Com Roberto aprendi que a música só precisa ser cantada pra não morrer. Aprendi o valor do artista que se acompanha, que sozinho faz o espetáculo e a festa. Aprendi que o Carnaval não se faz com aparato nem dinheiro, mas com paixão, descontração e espírito folião. Aprendi que a pesquisa por ela mesma não é nada, se o conhecimento produzido não for compartilhado, não gerar memória, não fizer reviver - e sobreviver. Aprendi muito da dureza de se conciliar paixão, descontração e descompromisso com sobrevivência. Aprendi da importância de ter quem faça acontecer. E sei que se hoje canto, se alguma coisa pude e posso ainda fazer para que o tesouro maravilhoso da música brasileira, do qual somos fiéis depositários, vá sobrevivendo pelas beiradas da indiferença-geral da República, é muitíssimo graças a ele. 
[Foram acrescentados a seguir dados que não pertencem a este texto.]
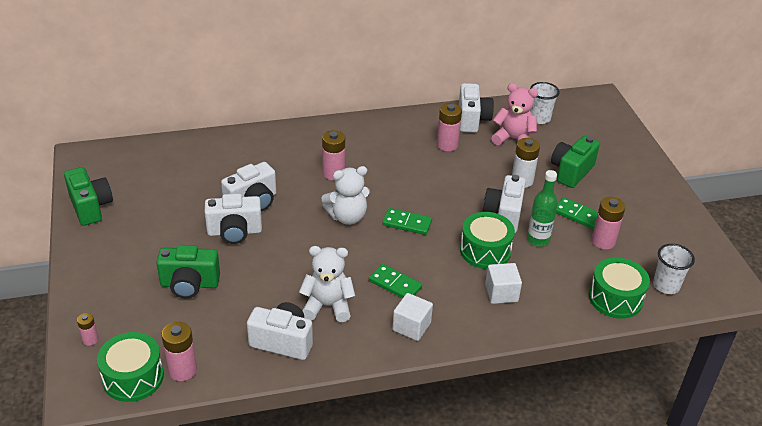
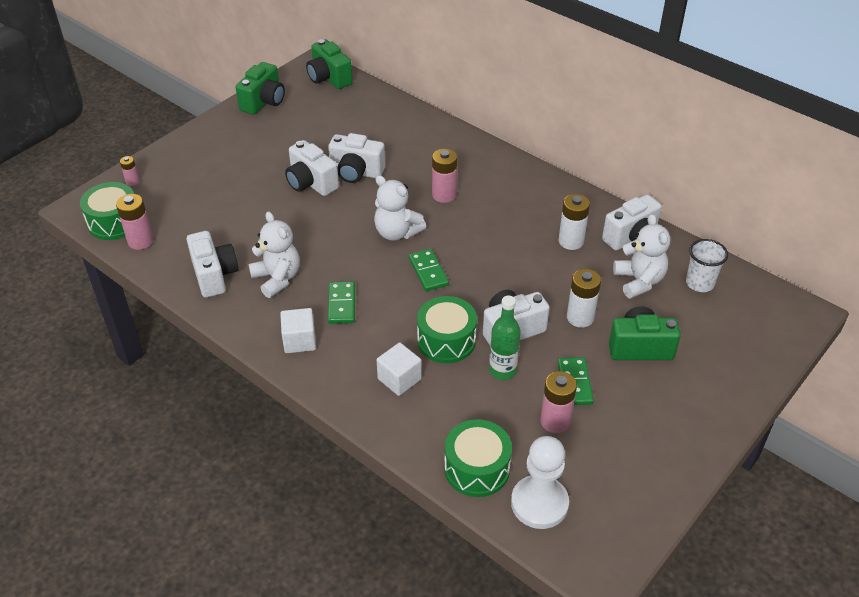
camera: 55 degrees right, 5 degrees up
green camera [156,245,220,298] -> green camera moved to [306,39,353,89]
pink battery [437,103,462,151] -> white battery [559,194,590,250]
pink teddy bear [491,83,538,145] -> white teddy bear [613,214,670,299]
white cup [653,244,695,294] -> white pawn [511,436,569,529]

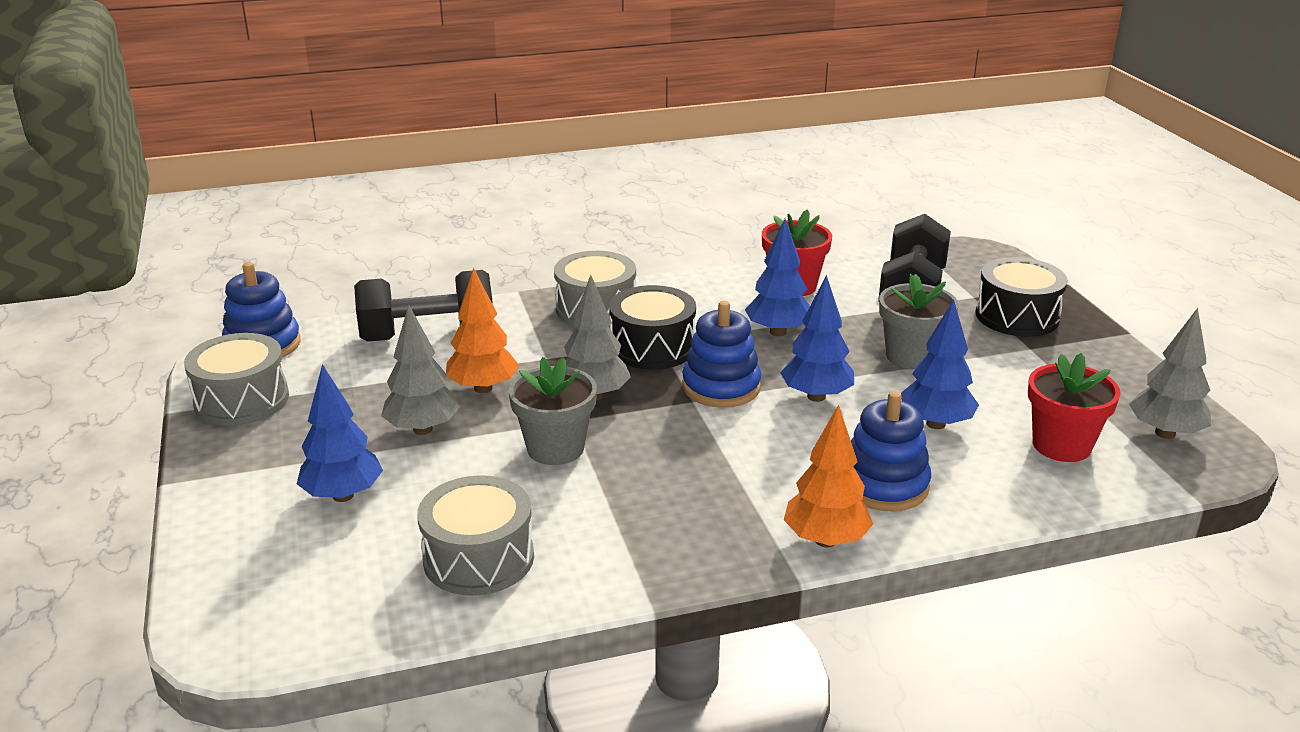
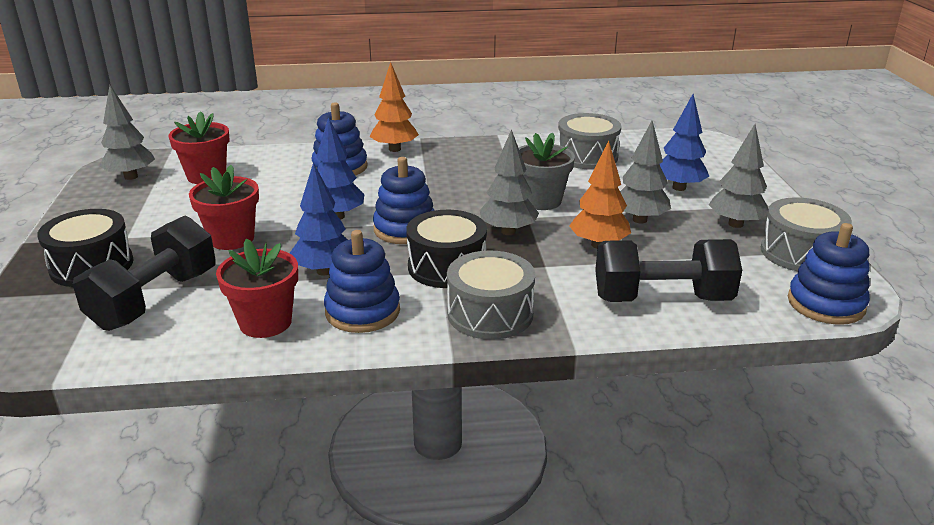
camera: 170 degrees left, 0 degrees up
grey flower pot [879,274,959,370] -> red flower pot [189,165,259,250]
blue tree [901,300,979,429] -> none
none -> blue stacking toy [324,230,400,333]
none -> grey tree [709,124,768,228]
E quem sabe se porque aquilo tudo tenha sido tanto pra tanta gente, e porque girasse tanto em torno da figura ímpar do nosso bom Lapica, tenhamos sido todos tão pegos de calças curtas nesse 7 de agosto que passou. Talvez até menos pela surpresa ordinária que uma morte precoce sempre carrega. Mais, quero crer, pela consciência tão repentina quanto acachapante do tamanho que aquilo tinha e tem em nossas vidas. E pelo lugar outro que, irremediavelmente, agora passará a ocupar. De tal sorte que as despedidas costumeiras, as solenidades e rituais ordinários com que modernamente destratamos a morte não tenham sido suficientes pra extravasar o nó que não conseguíamos disfarçar. E é por isso que convoco aqui, para um gurufim imaginário, regado a muuuita música e muuuito pileque, onde quer que estejam, neste ou em outros mundos: Isabel, Tânia, Danilo, Carlão, Valderez, Alice, Olavo, Roberta, Babica, Chico Médico, Mário Mammana, Valtinho, Ney Mesquita, Silvana, Railídia, Marcão, João Paulo, Armando, Ian Clayton, Ibys Maceió, Maurício Anacleto, Josias, Carminha, Carlos Renato, Meirinha, Ademir, Giba, Mariângela, Fabinho, Carlos Poyares, Fauze, Lineu, Jair, Ildo, Tião Preto, Dutra, Marilena, Gustavo, Normian, Gastão, Marília, Cidão 7 Cordas, Otávio, Pereirinha, Percy, Marco Paulo, João Malhado, Zé Ketti, Jorge Costa, Helinho, Cebola, Simon, Maugeri e quem mais resolver chegar. Vamos beber, tocar violão, cantar o “Bom dia, café!”, a “Ressureição dos velhos carnavais” e o “Choro em prelúdio”. Vamos sair pelas ruas e invadir os bares pra mostrar o que aprendemos. E pra dizer que ainda teimaremos um pouco mais em não morrer completamente.